Now, don't get me wrong. I love sardines, grilled, fried, or canned (in that order). Still, I must say that the notion of canned fried food—even sardines—instead of enhancing their appeal, acts as a sort of digestus interruptus multiplier. But even though these sardines are putrid, it's the Master sauce that is the real deal-breaker here.

The can says its contents are hot and spicy. That may be true, but the packaging fails to mention that its glutinous sauce is equally sweet—La Choy Chicken Sweet & Sour sweet, that is. Combine that with a generous dose of chili peppers and a very fishy chunk of distantly fried sardine, and the result is—well, let's just say Ben and Jerry won't be coming out with a Master Fried Ice Cream flavor any time soon.

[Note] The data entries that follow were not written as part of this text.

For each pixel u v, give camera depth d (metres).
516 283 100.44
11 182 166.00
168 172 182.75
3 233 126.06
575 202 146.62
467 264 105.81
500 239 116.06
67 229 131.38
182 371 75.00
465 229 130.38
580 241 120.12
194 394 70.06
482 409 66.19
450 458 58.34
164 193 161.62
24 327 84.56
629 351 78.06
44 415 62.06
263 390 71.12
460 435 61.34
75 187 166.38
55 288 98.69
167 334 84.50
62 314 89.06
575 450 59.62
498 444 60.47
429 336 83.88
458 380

At first the sauce swings wildly at your tongue with a blunt and unstructured blow of sweetness. It follows that with a quick jab of spice. Then, just as your poor tongue is finding its legs, Master wallops you with a stinky sardine kidney blow.

It's a culinary TKO, and I can guarantee that no comer will be wanting a rematch. Which isn't so bad, if we're wanting to save the sardines.